En vieillissant, nous pouvons commencer à remarquer qu’il nous faut plus de temps pour trouver les bons mots. Cela peut susciter des inquiétudes concernant le déclin cognitif et la démence.
Cependant, une nouvelle étude menée par Baycrest et l’Université de Toronto suggère que la vitesse de parole est un indicateur plus important de la santé cérébrale que la difficulté à trouver les mots, qui semble être un élément normal du vieillissement. Il s’agit de l’une des premières études à examiner à la fois les différences dans la parole naturelle et la santé cérébrale chez les adultes en bonne santé.
Nos résultats indiquent que les changements dans la vitesse générale de parole peuvent refléter des changements dans le cerveau. Ceci suggère que la vitesse de parole devrait être testée dans le cadre d’évaluations cognitives standard pour aider les cliniciens à détecter plus rapidement le déclin cognitif et à aider les personnes âgées à soutenir la santé de leur cerveau à mesure qu’elles vieillissent.
Dr Jed Meltzer, titulaire de la Chaire de recherche du Canada en neurosciences cognitives interventionnelles de Baycrest et auteur principal de l’étude
Dans cette étude, 125 volontaires sains âgés de 18 à 90 ans ont complété trois évaluations différentes. Le premier était un jeu de dénomination d’images, dans lequel ils devaient répondre à des questions sur les images tout en ignorant les mots distrayants qu’ils entendaient dans des écouteurs. Par exemple, lorsqu’ils regardent la photo d’une vadrouille, on peut leur demander : « Est-ce que ça se termine par « p » ? » tout en entendant le mot « balai » comme distraction. Les chercheurs ont ainsi pu tester la capacité des participants à reconnaître l’image et à se souvenir de son nom.
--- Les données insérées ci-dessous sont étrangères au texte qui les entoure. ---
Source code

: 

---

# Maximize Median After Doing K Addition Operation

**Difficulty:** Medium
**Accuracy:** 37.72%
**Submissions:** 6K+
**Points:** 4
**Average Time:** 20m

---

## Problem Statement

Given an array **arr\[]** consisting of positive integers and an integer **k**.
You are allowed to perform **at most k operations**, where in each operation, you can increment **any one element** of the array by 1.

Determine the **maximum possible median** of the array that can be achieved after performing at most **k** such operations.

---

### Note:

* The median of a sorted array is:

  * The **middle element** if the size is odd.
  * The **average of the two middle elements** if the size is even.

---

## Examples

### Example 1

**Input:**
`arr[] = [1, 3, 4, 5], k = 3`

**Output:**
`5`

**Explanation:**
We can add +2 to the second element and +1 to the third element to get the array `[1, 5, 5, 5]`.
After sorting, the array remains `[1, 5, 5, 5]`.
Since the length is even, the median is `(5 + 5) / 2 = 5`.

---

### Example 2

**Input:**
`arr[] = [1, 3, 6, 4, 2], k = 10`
Ensuite, les participants ont été enregistrés pendant qu’ils décrivaient deux images complexes pendant 60 secondes chacune. Leurs performances linguistiques ont ensuite été analysées à l’aide d’un logiciel basé sur l’intelligence artificielle, en partenariat avec Winterlight Labs. Entre autres choses, les chercheurs ont examiné la vitesse à laquelle chaque participant parlait et combien de temps ils faisaient des pauses.
Enfin, les participants à la recherche ont passé des tests standards pour évaluer les capacités mentales qui ont tendance à décliner avec l’âge et sont liées au risque de démence – à savoir la fonction exécutive, qui est la capacité à gérer des informations contradictoires, à rester concentrées et à éviter les distractions.
Comme on pouvait s’y attendre, de nombreuses capacités diminuaient avec l’âge, notamment la vitesse de recherche des mots. Étonnamment, même si la capacité à reconnaître une image et à se souvenir de son nom s’est détériorée avec l’âge, cela n’a pas été associé à un déclin des autres capacités mentales. Le nombre et la durée des pauses prises par les participants pour trouver des mots n’étaient pas liés à la santé cérébrale. Au lieu de cela, la rapidité avec laquelle les participants étaient capables de nommer des images prédisait la vitesse à laquelle ils parlaient en général, et les deux étaient liées à la fonction exécutive. En d’autres termes, il ne s’agissait pas de s’arrêter pour trouver les mots qui montraient le lien le plus fort avec la santé du cerveau, mais plutôt de la vitesse de parole entourant les pauses.
Même si de nombreuses personnes âgées s’inquiètent de devoir faire une pause pour chercher des mots, ces résultats suggèrent qu’il s’agit d’une étape normale du vieillissement. D’un autre côté, le ralentissement de la parole normale, indépendamment des pauses, peut être un indicateur plus important des changements dans la santé du cerveau.
Dans des études futures, l’équipe de recherche pourrait effectuer les mêmes tests avec un groupe de participants sur plusieurs années, pour examiner si la vitesse de parole est véritablement prédictive de la santé cérébrale des individus à mesure qu’ils vieillissent. À leur tour, ces résultats pourraient soutenir le développement d’outils permettant de détecter le déclin cognitif le plus tôt possible, permettant ainsi aux cliniciens de prescrire des interventions pour aider les patients à maintenir, voire à améliorer, leur santé cérébrale à mesure qu’ils vieillissent.
Cette recherche a été soutenue par une subvention à la découverte du Conseil de recherches en sciences naturelles et en génie du Canada (CRSNG), une subvention de stage du programme Accélération Mitacs et un prix Connaught pour l’innovation.